The internet, therefore, remains the most popular source of copyright infringement. While millions of people surf the net which contains all materials including music, graphics, videos, games, and many other things, the rights owners feel that they are being short-changed in terms of profit. The case of RIAA v. Napster shows the difficulties caused by the advent of the internet. In this case, Napster who is the defendant is sued by RIAA for starting a site that enabled peer-to-peer connection all over the world. On this site, the youth could easily use mp3 formats to download audio files and also send them to friends all over the world. This caused an outcry from companies like Bertelsmann, Time Warner, Sony, etc who were under the RIAA. These corporates purported that their rights were being infringed by the free distribution of audio files by Napster online. They decided to file an appeal in the court f law (Straggas, 2000).

In 2000, Napster got the mandate from the court to continue oa wayperating while the appeal was being heard. In October, Napster signed for a joint venture with Bertelsmann to continue with the same activity but charge the users a registration fee. This still caused an uproar from other companies purporting that the joint venture does not highlight the issue of the copyright laws infringed before the merger (Straggas, 2000).

Apart from Napster, there are many other free cities that are offering the same services. This means that the copyright law must take the necessary step that will help rights owners to avoid the losses that they are incurring currently due to the inadequate protection and also the controversies associated with the use of the internet concerning copyright.
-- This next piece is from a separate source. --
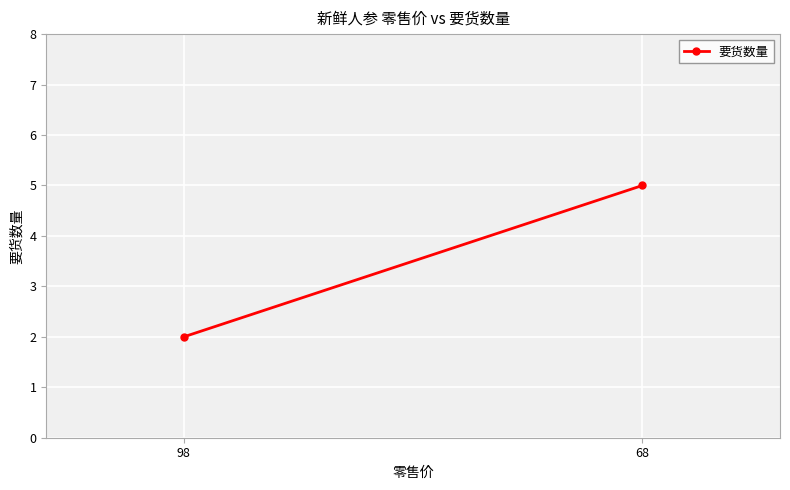

What is the average value?

4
This uncertainty in the covering of the digital world could have acted as an incentive for the action taken by Fairey. As a result, this led to the unfair utilization of AP’s property and using it for his purposes. This shows that inadequate covering of all forms of intellectual property also leads to losses being suffered by copyright owners because they cannot be protected adequately. AP had to suffer as a result of the incapability of the copyright law to precisely highlight the issue of the internet under their umbrella.


From the issues highlighted by the case of Fairey and AP, it is evident that AP could suffer loss to Fairey who would benefit because of the inability of the copyright law to protect the rights adequately. This marks the weakness as portrayed by the media ethics framework. Although most of the loopholes are a result of fair use, they could easily be sealed if a better way of defining the limits of fair use was enacted. Otherwise, more rights owners will continue to suffer loss just like AP while scrupulous people continue benefiting through minor diversions of an idea and protecting themselves under the fair use exception.

In addition, as the world advances technologically, it calls for organizations to be vigilant and receptive to remain afloat. The media is not left outside this bracket. Constant readjustments should be made often to include the new inventions in technology. The advent of the web, for example, marks one of the technological inventions that the media’s ethics have not covered adequately. Without a good outline of how the use of the internet will be accounted for within the media ethics, cases like Fairey and AP’s will continue to frequent the news and the media as a field will remain outdated and incapable to serve its functions.